> [TEXTO FORNECIDO]
- - - -

Taxa de positividade da coleta conjunta de C. trachomatis e N. gonorrhoeae em amostras genitais e urinárias por PCR
De modo geral, para o diagnóstico das uretrites, recomenda-se que o teste seja realizado em urina de primeiro jato, que apresenta a mesma sensibilidade, se não superior, àquela observada no raspado uretral, e evita o aumento da disúria decorrente da raspagem da uretra para a coleta da amostra, necessária para o diagnóstico de C. trachomatis nesse material clínico. Nas mulheres, para a investigação de endocervicites, utiliza-se a coleta de secreção endocervical ou vaginal. Esta última, ainda que não idealmente, mostra-se como uma opção, com taxas de sensibilidade e especificidade muito semelhantes às do raspado endocervical.
No entanto, dados resultantes de recente estudo, feito pelo Fleury com cerca de 197 mil testes, mostram que a pesquisa conjunta desses patógenos em amostra de urina apresenta taxas de detecção mais elevadas do que as obtidas com raspados, indicando que a amostra de urina primeiro jato configura a alternativa ideal para o diagnóstico – o que só é corroborado quando se soma a isso a facilidade da coleta de urina e o fato de ela não ser invasiva.

- - - -

Devolva o texto inteiro sobre a coleta conjunta de C. trachomatis e N. gonorrhoeae, sem mudar nada. Os registros vêm de uma fonte diferente.

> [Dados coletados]
- - - -

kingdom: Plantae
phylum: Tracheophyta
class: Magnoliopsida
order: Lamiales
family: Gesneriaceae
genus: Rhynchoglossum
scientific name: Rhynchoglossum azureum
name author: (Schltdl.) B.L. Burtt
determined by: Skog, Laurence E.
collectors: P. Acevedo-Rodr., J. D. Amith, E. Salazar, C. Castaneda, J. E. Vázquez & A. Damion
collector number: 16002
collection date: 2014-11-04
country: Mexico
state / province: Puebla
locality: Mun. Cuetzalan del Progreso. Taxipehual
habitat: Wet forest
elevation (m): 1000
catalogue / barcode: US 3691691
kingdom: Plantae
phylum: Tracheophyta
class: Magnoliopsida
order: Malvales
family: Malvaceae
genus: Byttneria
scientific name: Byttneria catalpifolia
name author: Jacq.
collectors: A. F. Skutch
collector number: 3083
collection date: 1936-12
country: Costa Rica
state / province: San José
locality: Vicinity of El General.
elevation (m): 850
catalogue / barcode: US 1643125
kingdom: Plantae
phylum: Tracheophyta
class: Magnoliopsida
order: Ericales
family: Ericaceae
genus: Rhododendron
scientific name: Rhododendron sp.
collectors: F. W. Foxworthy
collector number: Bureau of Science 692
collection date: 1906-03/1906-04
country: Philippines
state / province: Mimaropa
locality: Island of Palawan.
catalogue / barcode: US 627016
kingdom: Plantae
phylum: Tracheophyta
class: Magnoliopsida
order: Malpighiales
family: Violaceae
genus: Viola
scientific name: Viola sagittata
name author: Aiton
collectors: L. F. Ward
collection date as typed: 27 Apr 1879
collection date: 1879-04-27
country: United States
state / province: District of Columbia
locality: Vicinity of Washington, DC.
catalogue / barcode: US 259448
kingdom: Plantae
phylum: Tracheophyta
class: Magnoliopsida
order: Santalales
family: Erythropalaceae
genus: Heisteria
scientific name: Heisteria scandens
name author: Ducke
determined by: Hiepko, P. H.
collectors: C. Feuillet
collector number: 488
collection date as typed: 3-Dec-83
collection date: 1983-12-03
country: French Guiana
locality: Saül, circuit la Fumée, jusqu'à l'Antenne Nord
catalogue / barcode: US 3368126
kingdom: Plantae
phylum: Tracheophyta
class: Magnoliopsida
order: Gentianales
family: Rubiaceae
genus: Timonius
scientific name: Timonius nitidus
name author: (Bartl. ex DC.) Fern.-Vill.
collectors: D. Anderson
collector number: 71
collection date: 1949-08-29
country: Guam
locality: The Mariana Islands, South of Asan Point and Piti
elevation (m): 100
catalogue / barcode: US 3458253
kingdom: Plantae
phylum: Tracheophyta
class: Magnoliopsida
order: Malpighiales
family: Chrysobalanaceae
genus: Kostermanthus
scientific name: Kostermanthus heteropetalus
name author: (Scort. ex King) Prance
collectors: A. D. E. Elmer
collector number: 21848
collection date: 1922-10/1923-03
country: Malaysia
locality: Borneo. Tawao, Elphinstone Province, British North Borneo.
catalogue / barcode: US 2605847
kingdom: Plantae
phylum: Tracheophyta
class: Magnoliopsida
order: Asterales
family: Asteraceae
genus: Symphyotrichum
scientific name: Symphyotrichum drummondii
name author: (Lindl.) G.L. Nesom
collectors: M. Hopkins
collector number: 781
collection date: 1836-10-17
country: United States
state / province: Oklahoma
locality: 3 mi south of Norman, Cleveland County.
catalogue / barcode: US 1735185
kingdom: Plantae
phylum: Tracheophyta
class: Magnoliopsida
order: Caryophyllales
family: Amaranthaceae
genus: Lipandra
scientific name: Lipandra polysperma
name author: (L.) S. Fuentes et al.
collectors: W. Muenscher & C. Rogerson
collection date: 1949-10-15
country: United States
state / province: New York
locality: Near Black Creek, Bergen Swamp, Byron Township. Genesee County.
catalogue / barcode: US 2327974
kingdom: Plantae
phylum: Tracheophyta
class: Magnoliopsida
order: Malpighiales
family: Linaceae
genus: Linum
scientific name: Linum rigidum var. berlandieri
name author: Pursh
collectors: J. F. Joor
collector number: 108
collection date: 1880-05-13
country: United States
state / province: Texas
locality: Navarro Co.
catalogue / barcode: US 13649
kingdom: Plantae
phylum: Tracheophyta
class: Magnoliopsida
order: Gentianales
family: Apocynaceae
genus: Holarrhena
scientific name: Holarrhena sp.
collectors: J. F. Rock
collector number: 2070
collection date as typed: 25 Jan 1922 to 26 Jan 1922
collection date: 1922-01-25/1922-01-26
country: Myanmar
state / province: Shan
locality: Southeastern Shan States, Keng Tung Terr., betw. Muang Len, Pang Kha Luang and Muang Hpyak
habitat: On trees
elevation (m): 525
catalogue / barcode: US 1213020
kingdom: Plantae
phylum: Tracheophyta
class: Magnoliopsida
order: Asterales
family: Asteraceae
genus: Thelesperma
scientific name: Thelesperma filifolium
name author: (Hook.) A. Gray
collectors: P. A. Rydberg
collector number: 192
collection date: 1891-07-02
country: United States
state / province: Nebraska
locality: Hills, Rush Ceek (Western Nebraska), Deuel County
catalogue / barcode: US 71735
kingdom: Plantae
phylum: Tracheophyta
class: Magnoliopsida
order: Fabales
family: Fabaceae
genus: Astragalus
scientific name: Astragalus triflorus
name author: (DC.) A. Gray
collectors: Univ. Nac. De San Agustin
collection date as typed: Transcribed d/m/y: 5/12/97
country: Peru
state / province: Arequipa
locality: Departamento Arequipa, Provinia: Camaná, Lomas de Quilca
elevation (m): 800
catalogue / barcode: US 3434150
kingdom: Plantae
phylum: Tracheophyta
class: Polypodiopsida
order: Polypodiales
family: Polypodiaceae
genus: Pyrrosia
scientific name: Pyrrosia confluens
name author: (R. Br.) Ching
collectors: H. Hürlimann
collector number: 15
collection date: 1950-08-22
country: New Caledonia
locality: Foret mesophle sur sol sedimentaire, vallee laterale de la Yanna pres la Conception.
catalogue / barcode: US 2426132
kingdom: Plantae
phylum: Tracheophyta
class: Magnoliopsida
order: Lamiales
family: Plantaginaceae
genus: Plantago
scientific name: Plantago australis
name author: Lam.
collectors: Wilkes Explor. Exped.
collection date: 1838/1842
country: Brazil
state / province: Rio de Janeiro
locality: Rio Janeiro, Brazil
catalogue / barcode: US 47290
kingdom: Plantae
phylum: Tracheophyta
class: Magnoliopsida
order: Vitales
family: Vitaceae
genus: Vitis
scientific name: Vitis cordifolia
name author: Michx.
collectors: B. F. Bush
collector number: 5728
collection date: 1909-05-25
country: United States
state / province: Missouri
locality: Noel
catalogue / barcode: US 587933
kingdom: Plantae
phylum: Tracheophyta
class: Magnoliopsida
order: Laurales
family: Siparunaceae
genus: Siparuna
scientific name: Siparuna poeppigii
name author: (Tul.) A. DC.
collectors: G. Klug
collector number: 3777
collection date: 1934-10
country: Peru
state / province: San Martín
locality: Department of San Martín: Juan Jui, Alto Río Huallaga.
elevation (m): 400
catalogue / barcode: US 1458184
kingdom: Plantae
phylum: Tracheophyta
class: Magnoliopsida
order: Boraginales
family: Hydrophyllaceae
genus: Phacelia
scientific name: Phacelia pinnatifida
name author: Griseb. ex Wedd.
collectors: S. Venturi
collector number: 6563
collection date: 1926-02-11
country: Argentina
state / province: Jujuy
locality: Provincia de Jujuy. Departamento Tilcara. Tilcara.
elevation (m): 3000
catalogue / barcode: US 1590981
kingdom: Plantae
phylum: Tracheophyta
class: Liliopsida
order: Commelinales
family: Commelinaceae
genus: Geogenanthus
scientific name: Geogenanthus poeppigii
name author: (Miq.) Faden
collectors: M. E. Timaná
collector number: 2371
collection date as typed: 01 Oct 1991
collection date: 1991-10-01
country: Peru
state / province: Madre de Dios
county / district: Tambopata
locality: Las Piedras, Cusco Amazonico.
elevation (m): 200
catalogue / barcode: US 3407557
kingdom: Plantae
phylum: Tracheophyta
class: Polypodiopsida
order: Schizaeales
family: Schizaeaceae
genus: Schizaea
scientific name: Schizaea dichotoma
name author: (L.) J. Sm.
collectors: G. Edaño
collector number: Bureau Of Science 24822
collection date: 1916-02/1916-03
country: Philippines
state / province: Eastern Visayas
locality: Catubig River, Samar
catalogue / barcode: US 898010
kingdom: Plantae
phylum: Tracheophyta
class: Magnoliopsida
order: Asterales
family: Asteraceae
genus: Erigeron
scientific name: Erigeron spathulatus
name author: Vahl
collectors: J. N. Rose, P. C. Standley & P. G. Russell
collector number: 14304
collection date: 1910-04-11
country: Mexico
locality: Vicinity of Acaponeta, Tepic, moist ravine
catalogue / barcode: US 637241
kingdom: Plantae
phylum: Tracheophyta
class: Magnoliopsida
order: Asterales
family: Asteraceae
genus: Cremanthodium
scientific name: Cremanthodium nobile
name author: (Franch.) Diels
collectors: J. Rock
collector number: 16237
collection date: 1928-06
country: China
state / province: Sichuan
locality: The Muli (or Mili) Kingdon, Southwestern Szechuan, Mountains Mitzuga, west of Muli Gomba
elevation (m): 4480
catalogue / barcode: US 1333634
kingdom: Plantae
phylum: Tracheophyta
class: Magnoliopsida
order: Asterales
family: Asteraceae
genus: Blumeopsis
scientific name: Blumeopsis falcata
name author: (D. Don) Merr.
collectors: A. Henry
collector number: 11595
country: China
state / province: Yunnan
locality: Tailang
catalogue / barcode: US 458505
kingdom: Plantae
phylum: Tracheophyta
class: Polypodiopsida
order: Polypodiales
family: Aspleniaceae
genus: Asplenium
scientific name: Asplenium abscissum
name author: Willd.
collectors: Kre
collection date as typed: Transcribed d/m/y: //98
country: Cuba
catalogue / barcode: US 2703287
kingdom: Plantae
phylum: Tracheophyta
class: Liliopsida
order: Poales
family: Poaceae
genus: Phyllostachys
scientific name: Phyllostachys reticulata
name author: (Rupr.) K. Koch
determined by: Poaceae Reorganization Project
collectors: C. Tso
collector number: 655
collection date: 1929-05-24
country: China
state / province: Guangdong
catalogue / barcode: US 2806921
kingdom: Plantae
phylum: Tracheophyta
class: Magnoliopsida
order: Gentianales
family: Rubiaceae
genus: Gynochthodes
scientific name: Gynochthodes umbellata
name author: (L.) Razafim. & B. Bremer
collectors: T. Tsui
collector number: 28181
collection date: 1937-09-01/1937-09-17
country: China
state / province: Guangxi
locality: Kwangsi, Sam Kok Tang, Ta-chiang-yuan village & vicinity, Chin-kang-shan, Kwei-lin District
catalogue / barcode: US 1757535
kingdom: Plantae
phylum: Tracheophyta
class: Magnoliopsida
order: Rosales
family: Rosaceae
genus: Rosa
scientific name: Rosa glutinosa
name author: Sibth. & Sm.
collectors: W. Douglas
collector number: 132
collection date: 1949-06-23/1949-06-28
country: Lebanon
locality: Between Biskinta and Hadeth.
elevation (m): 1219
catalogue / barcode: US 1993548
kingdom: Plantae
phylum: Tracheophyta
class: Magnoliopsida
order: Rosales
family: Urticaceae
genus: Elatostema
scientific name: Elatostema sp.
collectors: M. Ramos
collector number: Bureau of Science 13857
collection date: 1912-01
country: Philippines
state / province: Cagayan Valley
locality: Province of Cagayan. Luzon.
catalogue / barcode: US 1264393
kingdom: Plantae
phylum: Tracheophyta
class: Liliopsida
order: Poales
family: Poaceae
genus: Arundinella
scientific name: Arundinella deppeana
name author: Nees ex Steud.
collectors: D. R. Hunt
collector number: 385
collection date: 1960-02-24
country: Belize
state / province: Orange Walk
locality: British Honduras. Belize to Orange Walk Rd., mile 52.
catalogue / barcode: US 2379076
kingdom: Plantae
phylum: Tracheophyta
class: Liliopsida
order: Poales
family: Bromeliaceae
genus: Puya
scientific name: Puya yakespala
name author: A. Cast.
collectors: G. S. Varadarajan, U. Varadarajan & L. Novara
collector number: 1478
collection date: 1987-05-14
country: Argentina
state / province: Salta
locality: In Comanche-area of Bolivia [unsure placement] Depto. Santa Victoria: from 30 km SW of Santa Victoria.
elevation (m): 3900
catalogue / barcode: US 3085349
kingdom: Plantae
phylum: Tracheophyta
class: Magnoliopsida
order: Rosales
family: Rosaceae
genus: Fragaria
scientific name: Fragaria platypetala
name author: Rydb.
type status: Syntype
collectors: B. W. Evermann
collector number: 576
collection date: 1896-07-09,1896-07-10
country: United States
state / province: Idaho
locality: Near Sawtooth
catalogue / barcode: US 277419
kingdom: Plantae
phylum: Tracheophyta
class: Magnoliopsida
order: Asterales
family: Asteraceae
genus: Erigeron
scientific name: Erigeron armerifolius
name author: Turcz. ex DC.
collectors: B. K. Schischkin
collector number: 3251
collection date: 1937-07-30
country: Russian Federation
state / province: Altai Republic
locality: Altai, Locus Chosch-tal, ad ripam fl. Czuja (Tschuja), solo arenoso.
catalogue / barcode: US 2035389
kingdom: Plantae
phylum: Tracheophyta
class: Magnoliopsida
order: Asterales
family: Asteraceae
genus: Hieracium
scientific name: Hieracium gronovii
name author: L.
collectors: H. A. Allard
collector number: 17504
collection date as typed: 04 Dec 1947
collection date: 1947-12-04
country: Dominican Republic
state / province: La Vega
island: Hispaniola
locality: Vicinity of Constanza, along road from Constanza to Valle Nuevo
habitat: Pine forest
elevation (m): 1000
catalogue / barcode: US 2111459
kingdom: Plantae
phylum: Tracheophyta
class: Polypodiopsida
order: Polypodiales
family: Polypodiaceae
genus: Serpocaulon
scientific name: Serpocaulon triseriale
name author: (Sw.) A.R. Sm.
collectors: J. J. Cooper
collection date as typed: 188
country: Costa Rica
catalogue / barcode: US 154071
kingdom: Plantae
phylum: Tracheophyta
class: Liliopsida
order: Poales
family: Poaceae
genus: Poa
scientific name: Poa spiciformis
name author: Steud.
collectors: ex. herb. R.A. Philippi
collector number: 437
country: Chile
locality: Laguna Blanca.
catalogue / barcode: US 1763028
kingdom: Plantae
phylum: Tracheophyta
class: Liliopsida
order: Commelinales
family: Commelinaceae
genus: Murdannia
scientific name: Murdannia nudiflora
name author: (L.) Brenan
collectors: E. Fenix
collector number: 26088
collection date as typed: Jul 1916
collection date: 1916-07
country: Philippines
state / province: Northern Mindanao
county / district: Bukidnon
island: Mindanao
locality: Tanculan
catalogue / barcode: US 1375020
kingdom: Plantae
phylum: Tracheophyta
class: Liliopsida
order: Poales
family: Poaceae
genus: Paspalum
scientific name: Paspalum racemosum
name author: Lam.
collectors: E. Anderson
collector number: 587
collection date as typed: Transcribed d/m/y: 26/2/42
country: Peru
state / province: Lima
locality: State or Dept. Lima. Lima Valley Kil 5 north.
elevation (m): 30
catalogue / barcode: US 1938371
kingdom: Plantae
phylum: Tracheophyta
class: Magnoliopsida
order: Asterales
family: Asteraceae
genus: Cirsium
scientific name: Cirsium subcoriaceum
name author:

- - - -

> [RESULTADO DA TAREFA]
Taxa de positividade da coleta conjunta de C. trachomatis e N. gonorrhoeae em amostras genitais e urinárias por PCR
De modo geral, para o diagnóstico das uretrites, recomenda-se que o teste seja realizado em urina de primeiro jato, que apresenta a mesma sensibilidade, se não superior, àquela observada no raspado uretral, e evita o aumento da disúria decorrente da raspagem da uretra para a coleta da amostra, necessária para o diagnóstico de C. trachomatis nesse material clínico. Nas mulheres, para a investigação de endocervicites, utiliza-se a coleta de secreção endocervical ou vaginal. Esta última, ainda que não idealmente, mostra-se como uma opção, com taxas de sensibilidade e especificidade muito semelhantes às do raspado endocervical.
No entanto, dados resultantes de recente estudo, feito pelo Fleury com cerca de 197 mil testes, mostram que a pesquisa conjunta desses patógenos em amostra de urina apresenta taxas de detecção mais elevadas do que as obtidas com raspados, indicando que a amostra de urina primeiro jato configura a alternativa ideal para o diagnóstico – o que só é corroborado quando se soma a isso a facilidade da coleta de urina e o fato de ela não ser invasiva.